▸ **TEXT SHOWN**
····················

- Status: Defunct
- Genre: Multi-genre
- Venue: Dunfey's Royal Coach (1977–1978, 1980–1981) Omni Hotel & Georgia World Congress Center (1982–1987, 1990) Atlanta Hilton & Towers (1988–1989, 1991) Hyatt Atlanta Airport (1992–1993)
- Locations: Atlanta, Georgia
- Country: United States
- Inaugurated: 1975
- Founders: Gary Cook and Lamar Waldron
- Most recent: 1995
- Attendance: 4,000 (1989)
- Organized by: A.C.F.F., Ltd.
- Filing status: Non-profit^{[citation needed]}

= Atlanta Fantasy Fair =

Science fiction convention held in Atlanta, Georgia

The Atlanta Fantasy Fair (AFF) was a multigenre convention which took place once each summer in Atlanta, Georgia from 1975 to 1995. Organized by A.C.F.F., Ltd., the convention was a nonprofit entity designed to promote the fantasy genre in the American Southeast. Over its two-decade run, the AFF featured hundreds of guests, encompassed hotels in downtown Atlanta and ran thousands of hours of programming for fans of science fiction, fantasy, comic books, and other elements of fandom.

Most AFFs took place over three days, from Friday to Sunday. The convention featured a large range of pop culture elements, primarily comic books but also science fiction/fantasy, film/television, animation, anime, manga, toys, horror, and collectible card games. Along with panels, seminars, and workshops with industry professionals, the AFF often featured previews of upcoming films, and such evening events as a costume contest. The convention featured a large floorspace for exhibitors, including comic book dealers and collectibles merchants.

····················

[Extracted page text data]
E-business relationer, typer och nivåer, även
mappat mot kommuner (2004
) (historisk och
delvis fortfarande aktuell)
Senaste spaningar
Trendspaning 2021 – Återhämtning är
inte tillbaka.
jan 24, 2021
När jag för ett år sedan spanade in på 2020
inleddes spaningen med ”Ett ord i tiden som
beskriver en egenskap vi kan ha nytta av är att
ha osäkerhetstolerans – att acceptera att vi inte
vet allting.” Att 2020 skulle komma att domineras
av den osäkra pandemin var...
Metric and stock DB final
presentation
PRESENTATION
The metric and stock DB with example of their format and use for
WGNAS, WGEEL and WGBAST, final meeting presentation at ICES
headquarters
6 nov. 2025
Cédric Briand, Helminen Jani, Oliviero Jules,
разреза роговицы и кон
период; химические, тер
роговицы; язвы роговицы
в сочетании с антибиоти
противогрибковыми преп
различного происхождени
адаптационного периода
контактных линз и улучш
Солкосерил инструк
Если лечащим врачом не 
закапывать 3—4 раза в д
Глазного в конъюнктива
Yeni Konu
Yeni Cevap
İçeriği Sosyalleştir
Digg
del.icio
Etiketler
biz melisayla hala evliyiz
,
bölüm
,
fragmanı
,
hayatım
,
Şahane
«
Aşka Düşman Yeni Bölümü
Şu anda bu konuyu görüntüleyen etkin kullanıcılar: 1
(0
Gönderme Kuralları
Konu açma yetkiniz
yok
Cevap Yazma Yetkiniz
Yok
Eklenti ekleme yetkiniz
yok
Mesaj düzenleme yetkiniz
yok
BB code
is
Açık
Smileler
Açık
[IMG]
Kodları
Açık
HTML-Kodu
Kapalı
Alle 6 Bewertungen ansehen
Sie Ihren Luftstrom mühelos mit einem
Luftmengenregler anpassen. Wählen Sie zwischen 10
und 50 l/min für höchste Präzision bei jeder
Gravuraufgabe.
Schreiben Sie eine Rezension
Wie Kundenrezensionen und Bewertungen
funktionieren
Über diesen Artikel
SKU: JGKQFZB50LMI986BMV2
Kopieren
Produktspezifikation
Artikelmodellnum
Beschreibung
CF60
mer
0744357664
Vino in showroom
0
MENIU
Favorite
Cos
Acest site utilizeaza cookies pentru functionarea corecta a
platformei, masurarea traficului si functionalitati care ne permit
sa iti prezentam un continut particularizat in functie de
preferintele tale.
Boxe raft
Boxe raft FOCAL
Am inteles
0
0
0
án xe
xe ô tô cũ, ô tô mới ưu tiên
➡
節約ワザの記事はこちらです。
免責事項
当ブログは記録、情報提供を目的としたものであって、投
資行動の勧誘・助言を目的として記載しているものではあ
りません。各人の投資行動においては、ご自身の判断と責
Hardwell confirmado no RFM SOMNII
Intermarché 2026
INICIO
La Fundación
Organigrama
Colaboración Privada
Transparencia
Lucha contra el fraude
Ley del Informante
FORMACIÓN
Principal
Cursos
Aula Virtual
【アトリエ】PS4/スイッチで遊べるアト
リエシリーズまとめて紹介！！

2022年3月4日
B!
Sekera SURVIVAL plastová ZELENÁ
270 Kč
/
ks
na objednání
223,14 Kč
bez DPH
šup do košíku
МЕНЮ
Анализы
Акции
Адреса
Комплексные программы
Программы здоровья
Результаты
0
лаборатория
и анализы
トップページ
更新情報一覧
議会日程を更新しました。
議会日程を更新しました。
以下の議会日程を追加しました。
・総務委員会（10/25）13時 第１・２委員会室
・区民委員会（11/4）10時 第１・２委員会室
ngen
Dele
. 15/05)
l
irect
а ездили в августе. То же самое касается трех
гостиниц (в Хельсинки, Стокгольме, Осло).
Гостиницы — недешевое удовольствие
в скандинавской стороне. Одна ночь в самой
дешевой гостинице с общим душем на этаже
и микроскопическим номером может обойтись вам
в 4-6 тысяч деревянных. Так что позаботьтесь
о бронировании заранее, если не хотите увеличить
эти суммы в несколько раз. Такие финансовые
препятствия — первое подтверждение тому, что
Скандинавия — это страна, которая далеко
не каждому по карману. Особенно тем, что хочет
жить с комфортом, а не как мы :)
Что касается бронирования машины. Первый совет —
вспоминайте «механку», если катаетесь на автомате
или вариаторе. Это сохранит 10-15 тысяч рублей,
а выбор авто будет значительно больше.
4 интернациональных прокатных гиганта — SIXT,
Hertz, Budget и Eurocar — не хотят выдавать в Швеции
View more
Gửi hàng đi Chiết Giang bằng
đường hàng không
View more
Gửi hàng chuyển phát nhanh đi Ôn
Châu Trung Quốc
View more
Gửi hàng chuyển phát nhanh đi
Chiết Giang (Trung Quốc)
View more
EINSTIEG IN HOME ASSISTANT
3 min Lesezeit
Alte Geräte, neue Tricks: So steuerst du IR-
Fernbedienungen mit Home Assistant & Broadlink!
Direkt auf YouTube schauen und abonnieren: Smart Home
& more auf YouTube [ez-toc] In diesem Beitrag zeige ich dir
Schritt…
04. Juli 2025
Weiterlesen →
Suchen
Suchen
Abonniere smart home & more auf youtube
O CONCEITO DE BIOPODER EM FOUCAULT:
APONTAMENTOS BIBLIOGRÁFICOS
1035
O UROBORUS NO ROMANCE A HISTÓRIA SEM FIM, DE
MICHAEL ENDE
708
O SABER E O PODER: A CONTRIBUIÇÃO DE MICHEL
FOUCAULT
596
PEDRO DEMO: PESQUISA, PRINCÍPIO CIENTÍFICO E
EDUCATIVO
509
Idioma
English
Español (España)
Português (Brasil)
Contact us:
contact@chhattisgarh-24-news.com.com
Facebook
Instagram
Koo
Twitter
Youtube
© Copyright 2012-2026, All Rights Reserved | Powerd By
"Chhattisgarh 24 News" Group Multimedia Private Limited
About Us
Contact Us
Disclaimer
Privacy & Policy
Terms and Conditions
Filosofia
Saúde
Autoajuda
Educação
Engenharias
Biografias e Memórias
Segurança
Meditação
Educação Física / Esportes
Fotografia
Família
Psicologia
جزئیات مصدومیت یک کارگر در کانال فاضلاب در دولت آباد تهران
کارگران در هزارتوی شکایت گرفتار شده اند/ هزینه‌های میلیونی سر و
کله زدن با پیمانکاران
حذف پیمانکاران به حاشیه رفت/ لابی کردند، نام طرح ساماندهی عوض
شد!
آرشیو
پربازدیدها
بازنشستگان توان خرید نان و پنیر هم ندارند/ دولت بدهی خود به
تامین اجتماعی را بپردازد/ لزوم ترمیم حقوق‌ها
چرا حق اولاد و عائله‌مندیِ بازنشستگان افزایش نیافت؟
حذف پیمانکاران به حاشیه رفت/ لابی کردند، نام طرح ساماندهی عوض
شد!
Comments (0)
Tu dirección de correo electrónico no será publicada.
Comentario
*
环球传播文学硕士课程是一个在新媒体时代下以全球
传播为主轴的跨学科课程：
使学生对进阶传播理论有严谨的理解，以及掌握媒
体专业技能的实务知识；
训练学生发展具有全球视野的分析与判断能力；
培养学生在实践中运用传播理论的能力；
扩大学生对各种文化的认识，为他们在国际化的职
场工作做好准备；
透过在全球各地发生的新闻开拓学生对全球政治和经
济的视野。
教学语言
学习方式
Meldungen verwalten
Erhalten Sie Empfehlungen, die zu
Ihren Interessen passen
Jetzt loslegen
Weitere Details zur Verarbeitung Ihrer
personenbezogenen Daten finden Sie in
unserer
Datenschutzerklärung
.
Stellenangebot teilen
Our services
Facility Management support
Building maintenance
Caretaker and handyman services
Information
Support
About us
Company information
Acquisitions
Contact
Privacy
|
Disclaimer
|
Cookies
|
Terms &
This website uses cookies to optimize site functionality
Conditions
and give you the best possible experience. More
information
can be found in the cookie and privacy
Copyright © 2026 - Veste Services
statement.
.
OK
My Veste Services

····················

▸ **TASKS TO COMPLETE**
• 1. Write out the Atlanta Fantasy Fair text word for word, everything from "- Locations: Atlanta, Georgia" down to "by: A.C.F.F., Ltd.".
• 2. Answer these questions using the Atlanta Fantasy Fair text:
(a) Who founded the convention?
(b) What was its attendance in 1989?
(c) How many days did most of the fairs last?

▸ **RESULTS IN ORDER**
• 1.
- Locations: Atlanta, Georgia
- Country: United States
- Inaugurated: 1975
- Founders: Gary Cook and Lamar Waldron
- Most recent: 1995
- Attendance: 4,000 (1989)
- Organized by: A.C.F.F., Ltd.

• 2.
(a) Gary Cook and Lamar Waldron
(b) 4,000
(c) Three days, from Friday to Sunday